Stress suppresses testicular and body weight in young Syrian hamsters under short photoperiod

Two experiments were performed to investigate the effect of stress on testicular weight and body mass in young adult male Syrian hamsters under long or short photoperiods. We hypothesized that water or food deprivation causes stress and that the amount of stress depends on unpredictable timing of deprivation. More specifically, water or food deprivation on unpredictable days was considered more stressful for animals than regular deprivation on fixed days even if the total lengths of deprivation were the same for the two treatments. Experiment 1 showed that water deprivation on unpredictable days caused more suppressive effects on testicular weight and body mass than that on fixed days under short photoperiod. Experiment 2 indicated that unpredictable food deprivation on a quarter or half of the days throughout the 12-week testing period under short photoperiod also induced more detrimental effects on testes and body growth than predictable deprivation once every 4 days or every other day. These findings clearly suggested that the stress associated with water or food caused more suppressive effects on testicular weight and body mass than the shortage of water or food per se.
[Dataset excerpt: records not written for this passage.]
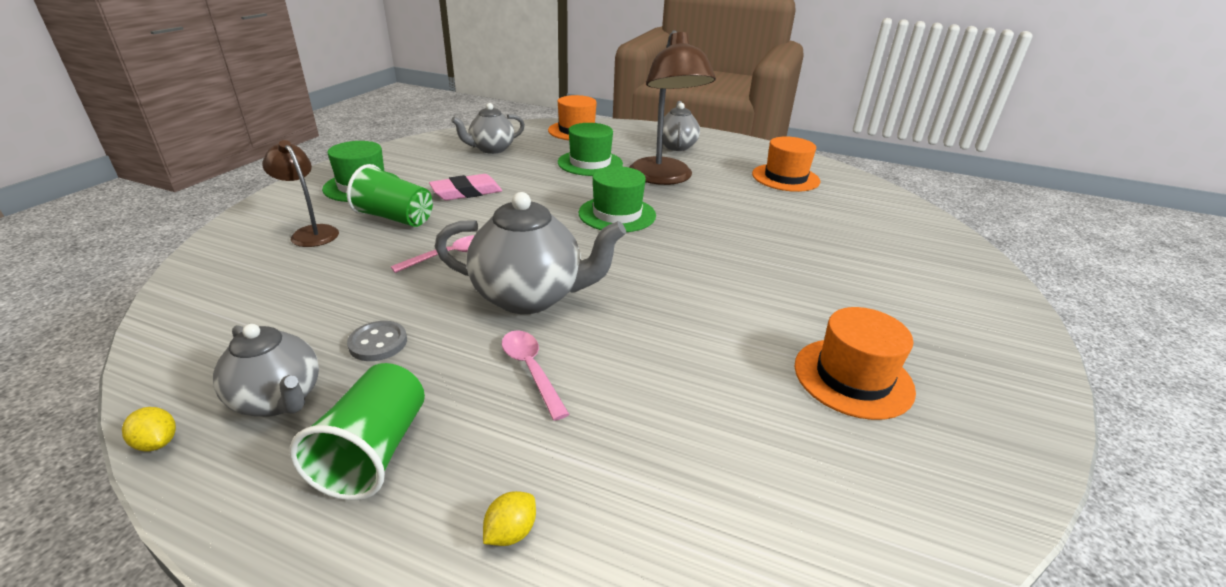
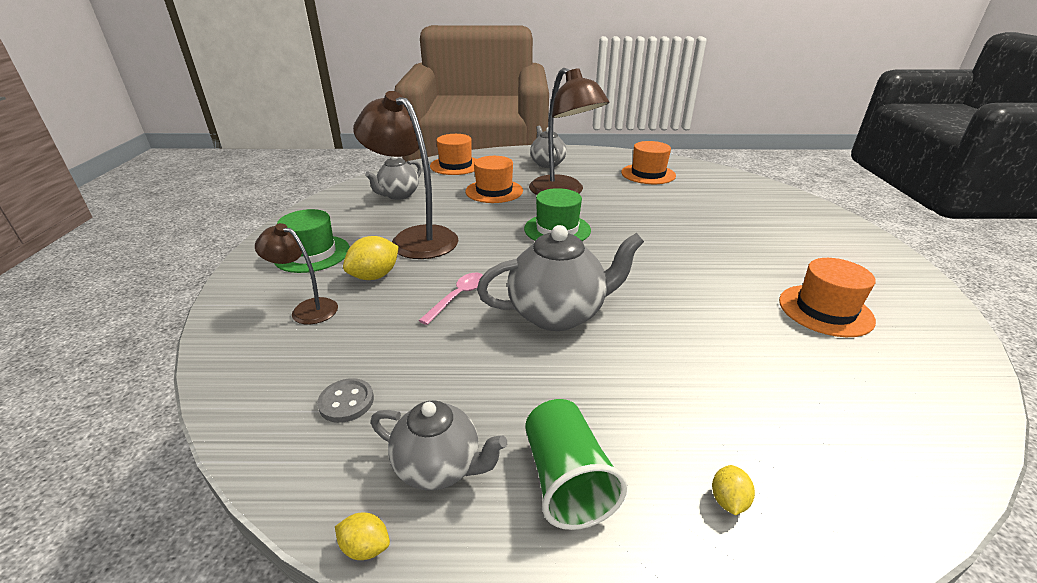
camera: 20 degrees left, 0 degrees up
(378, 343) = (474, 389): grey button -> grey button (346, 402)
(395, 218) = (375, 276): green cup -> yellow lemon
(466, 192) = (415, 238): pink eraser -> brown lamp
(531, 370) = (618, 373): pink spoon -> none
(590, 163) = (494, 191): green hat -> orange hat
Evidence for genetic variation in the occurrence of the photoresponse of the Djungarian hamster, Phodopus sungorus

The Djungarian hamster generally responds to a short-day photoperiod with a complex syndrome of physiological and behavioral changes; however, not all hamsters are photoresponsive. The phenotypic difference is, in part, genetically determined. Parent-offspring regression on a number of continuous and discontinuous measures indicated significant heritability for photoresponsiveness. Four generations of replicated bidirectional selection on a photoresponse index (PI) resulted in significant shifts in the percentage of responsive hamsters, although the average PI of responsive individuals was not significantly changed. Eight estimates of heritability ranged from 0.20 to 0.52. We hypothesize that the circadian system is responsible for the occurrence of the photoresponse, but that the extent of photoresponse is controlled by a separate functional system.

Evidence for independence of circadian characters and extent of photoresponsiveness in the Djungarian hamster, Phodopus sungorus

Djungarian hamsters (Phodopus sungorus) exposed to a short-day photoperiod generally respond with a syndrome of physiological and behavioral changes, such as body weight loss and molt to a white pelage. The extent of the short-day-induced responses differs among individuals. Furthermore, some hamsters show no photoresponse. In this study, we sought to determine whether variation in the photoresponse would be associated with circadian function: whether phase angle or free-running period (tau) would differ between responsive and nonresponsive hamsters; and whether changes in these circadian characters would correlate with the extent of weight loss and molt (and the timing of molt onset) in photoresponsive hamsters. Adult hamsters were kept in a short-day photoperiod (9 hr light, 15 hr dark) for 14 weeks, during which time body weight and molt were measured biweekly. Hamsters were then transferred to cages equipped with running wheels; we measured the phase angle of activity onset under a short-day photoperiod and tau in constant dark. Hamsters exhibiting a short-day-induced molt had a significantly shorter tau and a less negative phase angle than nonmolting animals. Hamsters that exhibited weight loss also had a significantly less negative phase angle, but no difference in tau. No significant Pearson's or Spearman's correlation coefficients were found between extent (or timing) of the photoresponse and the circadian characters in responsive hamsters. Although these results indicate that threshold for photoresponsiveness is related to circadian function, the extent (and timing) of the photoresponse may not be.